* _Work to do_
Return each line of the data below unchanged, character for character.

Stored data entries
|---|

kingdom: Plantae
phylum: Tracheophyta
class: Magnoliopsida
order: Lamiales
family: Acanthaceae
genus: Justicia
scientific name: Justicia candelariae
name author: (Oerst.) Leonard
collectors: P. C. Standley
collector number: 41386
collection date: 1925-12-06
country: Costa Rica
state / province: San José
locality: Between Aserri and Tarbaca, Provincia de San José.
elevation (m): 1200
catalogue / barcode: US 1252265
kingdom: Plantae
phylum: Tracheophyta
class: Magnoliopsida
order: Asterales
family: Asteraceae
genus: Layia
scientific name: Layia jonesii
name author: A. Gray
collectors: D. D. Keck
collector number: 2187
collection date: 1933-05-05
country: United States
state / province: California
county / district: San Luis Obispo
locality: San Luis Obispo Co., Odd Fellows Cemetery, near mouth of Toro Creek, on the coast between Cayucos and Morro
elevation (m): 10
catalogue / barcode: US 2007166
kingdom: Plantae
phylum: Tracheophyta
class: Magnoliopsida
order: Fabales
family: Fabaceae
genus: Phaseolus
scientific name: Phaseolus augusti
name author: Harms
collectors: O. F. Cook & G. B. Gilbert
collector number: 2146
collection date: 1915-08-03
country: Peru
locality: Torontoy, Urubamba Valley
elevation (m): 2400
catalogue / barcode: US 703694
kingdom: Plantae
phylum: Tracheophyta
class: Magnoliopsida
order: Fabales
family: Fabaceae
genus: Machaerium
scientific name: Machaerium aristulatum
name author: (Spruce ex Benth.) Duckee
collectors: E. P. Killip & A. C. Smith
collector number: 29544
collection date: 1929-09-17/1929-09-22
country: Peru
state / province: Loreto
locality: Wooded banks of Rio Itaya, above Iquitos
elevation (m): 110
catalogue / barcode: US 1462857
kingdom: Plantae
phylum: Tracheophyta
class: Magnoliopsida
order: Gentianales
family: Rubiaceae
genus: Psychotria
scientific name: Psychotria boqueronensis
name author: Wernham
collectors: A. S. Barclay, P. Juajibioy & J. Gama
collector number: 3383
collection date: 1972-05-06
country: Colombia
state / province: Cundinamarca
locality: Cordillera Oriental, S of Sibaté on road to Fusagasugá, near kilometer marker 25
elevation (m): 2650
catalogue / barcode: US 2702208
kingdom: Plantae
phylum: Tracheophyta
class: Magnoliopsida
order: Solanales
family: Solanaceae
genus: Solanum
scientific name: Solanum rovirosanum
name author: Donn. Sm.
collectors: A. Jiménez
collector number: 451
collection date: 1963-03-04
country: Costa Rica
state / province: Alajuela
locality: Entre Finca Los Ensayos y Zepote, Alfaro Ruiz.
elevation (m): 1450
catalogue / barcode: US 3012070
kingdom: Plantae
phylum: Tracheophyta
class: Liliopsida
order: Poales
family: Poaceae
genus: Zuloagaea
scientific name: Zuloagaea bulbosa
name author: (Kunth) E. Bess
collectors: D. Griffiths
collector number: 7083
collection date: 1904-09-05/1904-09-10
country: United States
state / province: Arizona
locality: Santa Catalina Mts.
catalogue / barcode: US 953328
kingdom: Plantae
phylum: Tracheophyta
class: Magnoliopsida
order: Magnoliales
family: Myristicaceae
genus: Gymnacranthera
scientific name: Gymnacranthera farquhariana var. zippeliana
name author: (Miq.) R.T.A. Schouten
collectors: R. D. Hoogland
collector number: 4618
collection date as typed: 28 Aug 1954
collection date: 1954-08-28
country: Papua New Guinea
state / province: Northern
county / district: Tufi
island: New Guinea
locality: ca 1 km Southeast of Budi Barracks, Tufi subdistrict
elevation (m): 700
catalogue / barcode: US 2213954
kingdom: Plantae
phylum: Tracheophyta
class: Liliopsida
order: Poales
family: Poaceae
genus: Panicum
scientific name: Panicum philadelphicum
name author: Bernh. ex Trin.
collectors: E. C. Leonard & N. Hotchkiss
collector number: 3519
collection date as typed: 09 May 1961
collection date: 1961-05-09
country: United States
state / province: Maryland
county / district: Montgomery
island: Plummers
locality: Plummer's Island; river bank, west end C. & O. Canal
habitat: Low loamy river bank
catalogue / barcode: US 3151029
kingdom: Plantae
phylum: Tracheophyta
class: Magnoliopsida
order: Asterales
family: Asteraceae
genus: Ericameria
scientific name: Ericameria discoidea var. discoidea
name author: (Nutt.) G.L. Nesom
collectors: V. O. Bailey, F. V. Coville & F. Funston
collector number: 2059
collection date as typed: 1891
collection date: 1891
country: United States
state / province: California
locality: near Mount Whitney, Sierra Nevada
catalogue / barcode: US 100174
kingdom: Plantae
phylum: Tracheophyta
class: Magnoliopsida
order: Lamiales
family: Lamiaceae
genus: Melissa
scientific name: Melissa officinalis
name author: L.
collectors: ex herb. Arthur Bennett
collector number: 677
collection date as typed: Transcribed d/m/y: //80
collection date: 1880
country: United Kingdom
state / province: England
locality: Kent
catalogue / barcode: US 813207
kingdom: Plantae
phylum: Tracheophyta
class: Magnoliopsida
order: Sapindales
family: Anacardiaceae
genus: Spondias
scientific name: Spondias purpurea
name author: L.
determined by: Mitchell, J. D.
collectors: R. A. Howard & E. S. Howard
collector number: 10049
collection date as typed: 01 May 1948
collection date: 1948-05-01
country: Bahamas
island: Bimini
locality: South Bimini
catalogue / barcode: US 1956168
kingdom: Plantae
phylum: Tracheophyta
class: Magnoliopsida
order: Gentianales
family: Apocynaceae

|---|

* _Correct response_
kingdom: Plantae
phylum: Tracheophyta
class: Magnoliopsida
order: Lamiales
family: Acanthaceae
genus: Justicia
scientific name: Justicia candelariae
name author: (Oerst.) Leonard
collectors: P. C. Standley
collector number: 41386
collection date: 1925-12-06
country: Costa Rica
state / province: San José
locality: Between Aserri and Tarbaca, Provincia de San José.
elevation (m): 1200
catalogue / barcode: US 1252265
kingdom: Plantae
phylum: Tracheophyta
class: Magnoliopsida
order: Asterales
family: Asteraceae
genus: Layia
scientific name: Layia jonesii
name author: A. Gray
collectors: D. D. Keck
collector number: 2187
collection date: 1933-05-05
country: United States
state / province: California
county / district: San Luis Obispo
locality: San Luis Obispo Co., Odd Fellows Cemetery, near mouth of Toro Creek, on the coast between Cayucos and Morro
elevation (m): 10
catalogue / barcode: US 2007166
kingdom: Plantae
phylum: Tracheophyta
class: Magnoliopsida
order: Fabales
family: Fabaceae
genus: Phaseolus
scientific name: Phaseolus augusti
name author: Harms
collectors: O. F. Cook & G. B. Gilbert
collector number: 2146
collection date: 1915-08-03
country: Peru
locality: Torontoy, Urubamba Valley
elevation (m): 2400
catalogue / barcode: US 703694
kingdom: Plantae
phylum: Tracheophyta
class: Magnoliopsida
order: Fabales
family: Fabaceae
genus: Machaerium
scientific name: Machaerium aristulatum
name author: (Spruce ex Benth.) Duckee
collectors: E. P. Killip & A. C. Smith
collector number: 29544
collection date: 1929-09-17/1929-09-22
country: Peru
state / province: Loreto
locality: Wooded banks of Rio Itaya, above Iquitos
elevation (m): 110
catalogue / barcode: US 1462857
kingdom: Plantae
phylum: Tracheophyta
class: Magnoliopsida
order: Gentianales
family: Rubiaceae
genus: Psychotria
scientific name: Psychotria boqueronensis
name author: Wernham
collectors: A. S. Barclay, P. Juajibioy & J. Gama
collector number: 3383
collection date: 1972-05-06
country: Colombia
state / province: Cundinamarca
locality: Cordillera Oriental, S of Sibaté on road to Fusagasugá, near kilometer marker 25
elevation (m): 2650
catalogue / barcode: US 2702208
kingdom: Plantae
phylum: Tracheophyta
class: Magnoliopsida
order: Solanales
family: Solanaceae
genus: Solanum
scientific name: Solanum rovirosanum
name author: Donn. Sm.
collectors: A. Jiménez
collector number: 451
collection date: 1963-03-04
country: Costa Rica
state / province: Alajuela
locality: Entre Finca Los Ensayos y Zepote, Alfaro Ruiz.
elevation (m): 1450
catalogue / barcode: US 3012070
kingdom: Plantae
phylum: Tracheophyta
class: Liliopsida
order: Poales
family: Poaceae
genus: Zuloagaea
scientific name: Zuloagaea bulbosa
name author: (Kunth) E. Bess
collectors: D. Griffiths
collector number: 7083
collection date: 1904-09-05/1904-09-10
country: United States
state / province: Arizona
locality: Santa Catalina Mts.
catalogue / barcode: US 953328
kingdom: Plantae
phylum: Tracheophyta
class: Magnoliopsida
order: Magnoliales
family: Myristicaceae
genus: Gymnacranthera
scientific name: Gymnacranthera farquhariana var. zippeliana
name author: (Miq.) R.T.A. Schouten
collectors: R. D. Hoogland
collector number: 4618
collection date as typed: 28 Aug 1954
collection date: 1954-08-28
country: Papua New Guinea
state / province: Northern
county / district: Tufi
island: New Guinea
locality: ca 1 km Southeast of Budi Barracks, Tufi subdistrict
elevation (m): 700
catalogue / barcode: US 2213954
kingdom: Plantae
phylum: Tracheophyta
class: Liliopsida
order: Poales
family: Poaceae
genus: Panicum
scientific name: Panicum philadelphicum
name author: Bernh. ex Trin.
collectors: E. C. Leonard & N. Hotchkiss
collector number: 3519
collection date as typed: 09 May 1961
collection date: 1961-05-09
country: United States
state / province: Maryland
county / district: Montgomery
island: Plummers
locality: Plummer's Island; river bank, west end C. & O. Canal
habitat: Low loamy river bank
catalogue / barcode: US 3151029
kingdom: Plantae
phylum: Tracheophyta
class: Magnoliopsida
order: Asterales
family: Asteraceae
genus: Ericameria
scientific name: Ericameria discoidea var. discoidea
name author: (Nutt.) G.L. Nesom
collectors: V. O. Bailey, F. V. Coville & F. Funston
collector number: 2059
collection date as typed: 1891
collection date: 1891
country: United States
state / province: California
locality: near Mount Whitney, Sierra Nevada
catalogue / barcode: US 100174
kingdom: Plantae
phylum: Tracheophyta
class: Magnoliopsida
order: Lamiales
family: Lamiaceae
genus: Melissa
scientific name: Melissa officinalis
name author: L.
collectors: ex herb. Arthur Bennett
collector number: 677
collection date as typed: Transcribed d/m/y: //80
collection date: 1880
country: United Kingdom
state / province: England
locality: Kent
catalogue / barcode: US 813207
kingdom: Plantae
phylum: Tracheophyta
class: Magnoliopsida
order: Sapindales
family: Anacardiaceae
genus: Spondias
scientific name: Spondias purpurea
name author: L.
determined by: Mitchell, J. D.
collectors: R. A. Howard & E. S. Howard
collector number: 10049
collection date as typed: 01 May 1948
collection date: 1948-05-01
country: Bahamas
island: Bimini
locality: South Bimini
catalogue / barcode: US 1956168
kingdom: Plantae
phylum: Tracheophyta
class: Magnoliopsida
order: Gentianales
family: Apocynaceae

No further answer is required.